Mado ne sortait jamais en ville, on la trouvait 62, avenue Paul-Vaillant-Couturier, occupée à lire les papiers de son parrain, mort dans un bain de vapeur en Turquie, dans des conditions troublantes.

Quand je me levais, aux environs de quatorze heures, Mado m’attendait au salon où elle passait ses journées à classer des documents, des factures, des lettres officielles, des journaux aussi. Pepa, une petite Portugaise qui faisait le ménage, nous portait du café, après quoi Mado poussait la porte pour ne pas entendre l’aspirateur et baissait enfin le pick-up, où tournait inlassablement un disque des Platters. Nous pouvions bavarder tranquilles. J’étais le plus souvent en pyjama et Mado, drapée dans un peignoir de soie blanche, posait sa tête sur mes genoux.

— Allez, raconte-moi un peu, garçon, maintenant j’ai tout mon temps…

Mado n’était pas de ces femmes impatientes qui vous obligent à avouer trop vite. Elle choisissait bien son moment.

J’étais entré dans sa vie depuis plusieurs mois et nous allions seulement échanger nos mystères. Rien ne pressait. Elle avait fait confiance à ma bonne mine, moi à son autorité.

Je lui ai tout raconté, ou presque : Bellac, les marronniers de la sous-préfecture, Lucienne et mon père…

Elle m’écoutait vraiment en balayant d’un geste nonchalant sa fumée de cigarette qui me piquait les yeux.

— On ira à Istanbul, Laurent, il faudra bien oublier !

Elle disait cela machinalement, pour ne pas montrer qu’elle était triste.

— On ira à Istanbul !

Mado semblait prolonger une obsession. Cette promesse de voyage à Istanbul me surprenait chaque fois. Pourquoi là-bas avec moi ? Je n’osais pas le lui demander. La mort humide de son parrain, un ancien militaire reconverti dans des affaires d’import-export, lui fournissait évidemment un point de départ.

Elle aurait pu s’exclamer : « Ma vie, quand même, quel roman ! », mais non, Mado ne s’exprimait pas ainsi. Les femmes qui ont vécu n’ont pas besoin d’en rajouter, on le voit dans leurs yeux. Pepa revenait nous proposer un peu de café et des chocolats à la crème. Mado riait gentiment de sa timidité.

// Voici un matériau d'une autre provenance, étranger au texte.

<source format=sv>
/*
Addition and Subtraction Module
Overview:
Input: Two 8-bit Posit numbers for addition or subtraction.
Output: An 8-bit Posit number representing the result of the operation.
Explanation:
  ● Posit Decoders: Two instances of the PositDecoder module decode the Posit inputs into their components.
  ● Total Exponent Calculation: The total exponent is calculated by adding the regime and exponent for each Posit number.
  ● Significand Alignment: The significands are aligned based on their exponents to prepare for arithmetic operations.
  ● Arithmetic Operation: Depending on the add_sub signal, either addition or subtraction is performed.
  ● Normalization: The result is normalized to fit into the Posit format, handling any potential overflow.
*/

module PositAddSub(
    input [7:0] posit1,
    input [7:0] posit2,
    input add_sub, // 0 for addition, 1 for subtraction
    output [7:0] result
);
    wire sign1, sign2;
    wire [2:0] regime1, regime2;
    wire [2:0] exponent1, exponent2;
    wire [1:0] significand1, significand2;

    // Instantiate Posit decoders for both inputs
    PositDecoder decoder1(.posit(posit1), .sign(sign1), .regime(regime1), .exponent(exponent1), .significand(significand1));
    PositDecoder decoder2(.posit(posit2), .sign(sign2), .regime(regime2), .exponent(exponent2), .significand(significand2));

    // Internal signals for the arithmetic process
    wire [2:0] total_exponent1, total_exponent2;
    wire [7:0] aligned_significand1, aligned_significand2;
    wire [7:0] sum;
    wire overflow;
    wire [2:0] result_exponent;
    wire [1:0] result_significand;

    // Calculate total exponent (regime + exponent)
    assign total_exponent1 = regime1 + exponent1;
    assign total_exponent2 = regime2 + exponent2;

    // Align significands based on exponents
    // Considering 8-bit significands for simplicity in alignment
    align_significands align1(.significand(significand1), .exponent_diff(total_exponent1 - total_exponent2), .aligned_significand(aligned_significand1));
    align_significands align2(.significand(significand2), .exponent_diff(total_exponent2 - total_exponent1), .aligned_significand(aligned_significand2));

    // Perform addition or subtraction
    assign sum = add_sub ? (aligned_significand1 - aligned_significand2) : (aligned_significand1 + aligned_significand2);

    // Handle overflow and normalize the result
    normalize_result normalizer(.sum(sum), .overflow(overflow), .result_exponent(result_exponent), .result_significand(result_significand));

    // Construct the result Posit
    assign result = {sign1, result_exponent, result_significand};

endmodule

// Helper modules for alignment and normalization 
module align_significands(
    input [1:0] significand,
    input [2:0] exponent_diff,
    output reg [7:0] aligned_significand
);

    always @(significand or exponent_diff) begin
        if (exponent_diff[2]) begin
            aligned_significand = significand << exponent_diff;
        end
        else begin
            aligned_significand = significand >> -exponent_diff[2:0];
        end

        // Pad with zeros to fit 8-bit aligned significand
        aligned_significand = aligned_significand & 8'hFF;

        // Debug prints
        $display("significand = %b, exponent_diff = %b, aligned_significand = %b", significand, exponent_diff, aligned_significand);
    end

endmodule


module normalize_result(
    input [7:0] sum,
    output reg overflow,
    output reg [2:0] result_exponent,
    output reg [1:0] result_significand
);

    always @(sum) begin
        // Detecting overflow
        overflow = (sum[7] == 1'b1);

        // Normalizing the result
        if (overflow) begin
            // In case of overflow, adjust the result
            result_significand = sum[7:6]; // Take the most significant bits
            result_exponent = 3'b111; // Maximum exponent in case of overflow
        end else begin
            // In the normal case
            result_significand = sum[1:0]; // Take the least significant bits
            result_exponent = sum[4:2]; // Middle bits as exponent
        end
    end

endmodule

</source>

— Il faudra t’occuper d’elle, Laurent, elle est mignonne.

Pepa en avait des choses à raconter le soir chez elle, en portugais. Une dame blonde, maquillée dès le matin comme les actrices de cinéma, un garçon qui se lève tard et s’en va la nuit travailler dans un cabaret, c’était suffisant pour scandaliser une famille d’ouvriers catholiques.

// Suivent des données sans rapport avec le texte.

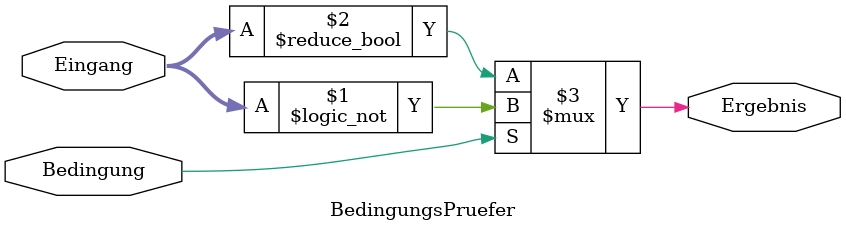
<source format=v>
module BedingungsPruefer (
    input[31:0] Eingang,
    input Bedingung,
    output Ergebnis
);

assign Ergebnis = Bedingung ? (Eingang == 32'b0):(Eingang != 32'b0);

endmodule
</source>
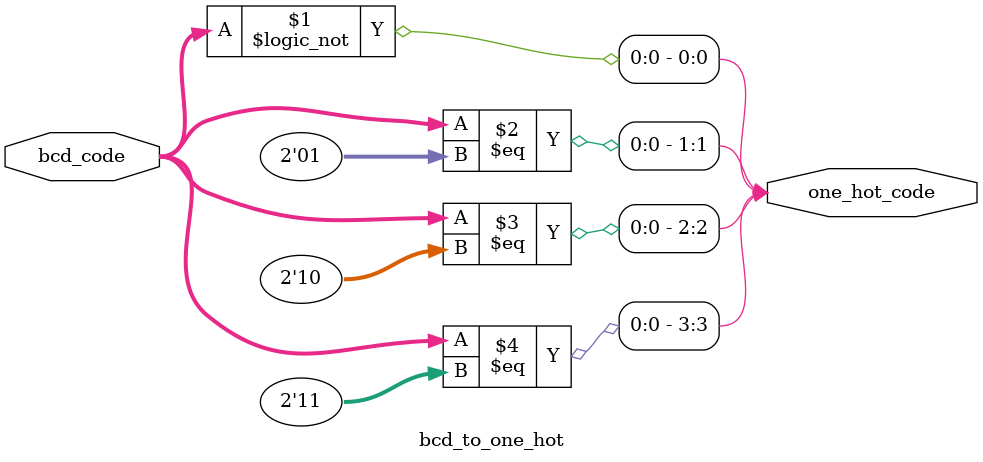
<source format=v>
`timescale 1ns / 1ps
`include "define.v"
module bcd_to_one_hot #(
	parameter BCD_WIDTH		=	2,
	parameter ONE_HOT_WIDTH	=	2**BCD_WIDTH
	
)
(
	input 	[BCD_WIDTH-1			:	0]	bcd_code,
	output 	[ONE_HOT_WIDTH-1		:	0] one_hot_code
 );

	genvar i;
	generate 
		for(i=0; i<ONE_HOT_WIDTH; i=i+1) begin :one_hot_gen_loop
				assign one_hot_code[i] = bcd_code == i[BCD_WIDTH-1			:	0];
		end
	endgenerate
 
endmodule
</source>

Nous nous en amusions, Mado et moi. Elle reprenait ses recherches, je finissais les chocolats et les heures s’éternisaient dans ce pavillon d’Arcueil, où le lierre grimperait bientôt le long des murs.

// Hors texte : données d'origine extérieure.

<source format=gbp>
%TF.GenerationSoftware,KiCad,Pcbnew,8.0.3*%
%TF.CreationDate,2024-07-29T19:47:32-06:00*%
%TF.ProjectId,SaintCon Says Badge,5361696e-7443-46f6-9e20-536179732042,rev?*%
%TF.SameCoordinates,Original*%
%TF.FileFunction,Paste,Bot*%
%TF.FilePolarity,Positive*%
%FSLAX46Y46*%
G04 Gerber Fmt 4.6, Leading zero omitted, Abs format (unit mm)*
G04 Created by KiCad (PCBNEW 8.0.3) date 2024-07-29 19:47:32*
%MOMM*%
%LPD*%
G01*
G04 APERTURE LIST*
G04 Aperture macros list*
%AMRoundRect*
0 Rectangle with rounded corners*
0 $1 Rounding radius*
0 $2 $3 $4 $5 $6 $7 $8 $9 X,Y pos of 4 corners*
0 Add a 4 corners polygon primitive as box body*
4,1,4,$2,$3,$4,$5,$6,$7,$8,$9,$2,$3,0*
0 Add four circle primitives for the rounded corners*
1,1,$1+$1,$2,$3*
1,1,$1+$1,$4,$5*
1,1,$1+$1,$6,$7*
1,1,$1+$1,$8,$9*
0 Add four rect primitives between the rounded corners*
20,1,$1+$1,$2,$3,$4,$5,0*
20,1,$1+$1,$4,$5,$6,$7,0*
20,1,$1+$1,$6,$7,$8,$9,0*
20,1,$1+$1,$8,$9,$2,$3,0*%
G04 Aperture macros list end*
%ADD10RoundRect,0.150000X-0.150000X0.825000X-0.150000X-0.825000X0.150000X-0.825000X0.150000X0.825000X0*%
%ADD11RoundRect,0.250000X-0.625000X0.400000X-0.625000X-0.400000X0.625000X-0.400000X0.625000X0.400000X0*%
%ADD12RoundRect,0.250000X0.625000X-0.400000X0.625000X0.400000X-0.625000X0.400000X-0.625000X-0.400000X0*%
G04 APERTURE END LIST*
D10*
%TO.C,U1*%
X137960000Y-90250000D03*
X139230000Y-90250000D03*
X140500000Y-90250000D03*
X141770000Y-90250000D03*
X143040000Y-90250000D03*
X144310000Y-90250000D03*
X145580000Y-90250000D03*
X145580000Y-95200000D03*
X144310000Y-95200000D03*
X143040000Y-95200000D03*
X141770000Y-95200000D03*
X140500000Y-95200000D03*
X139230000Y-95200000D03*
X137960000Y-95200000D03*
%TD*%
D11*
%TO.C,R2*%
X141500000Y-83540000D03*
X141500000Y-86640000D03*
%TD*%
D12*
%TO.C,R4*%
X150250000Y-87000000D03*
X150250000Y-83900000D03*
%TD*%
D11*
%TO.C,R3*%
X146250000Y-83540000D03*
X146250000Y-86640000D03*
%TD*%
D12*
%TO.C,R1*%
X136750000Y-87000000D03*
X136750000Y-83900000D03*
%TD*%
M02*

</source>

J’allais en métro à « La Maison rose ». Il me fallait dix minutes en empruntant la ligne de Sceaux pour arriver à la station Denfert-Rochereau, où je changeais une première fois pour descendre à Pigalle. Quand j’étais en avance, je flânais sur le boulevard de Clichy, en adressant un salut complice aux rabatteurs de boîtes à strip-tease. De là, un soir, j’ai envoyé une carte postale à Lucienne. Au fond, elle m’avait vu grandir et même si le quartier ne lui plaisait pas, elle se souviendrait peut-être que j’étais un bon garçon.

« Tout va bien, je travaille ici la nuit pour gagner ma vie et je commence cette semaine des études de droit. On ne sait jamais ! Mon père serait content, je crois. Et vous ? J’espère que la solitude n’est pas trop dure à supporter. Écrivez-moi si vous le voulez, nous avons peut-être des choses à nous dire. Votre Laurent. »

J’avais réfléchi au moindre mot, je ne pouvais pas rompre en quelques lignes avec le dernier témoin de mon enfance. Je mentais un peu pour lui donner l’occasion de me féliciter.

Comment lui expliquer, en effet, Mado et « La Maison rose » sans paraître la provoquer ?

En remontant la rue des Martyrs, j’évaluais mes chances de succès.

Et si Lucienne me faisait répondre par un avocat, me proposant de régler les problèmes de succession ? Froidement. C’était bien dans sa nature. Après tout, j’étais parti sans laisser d’adresse.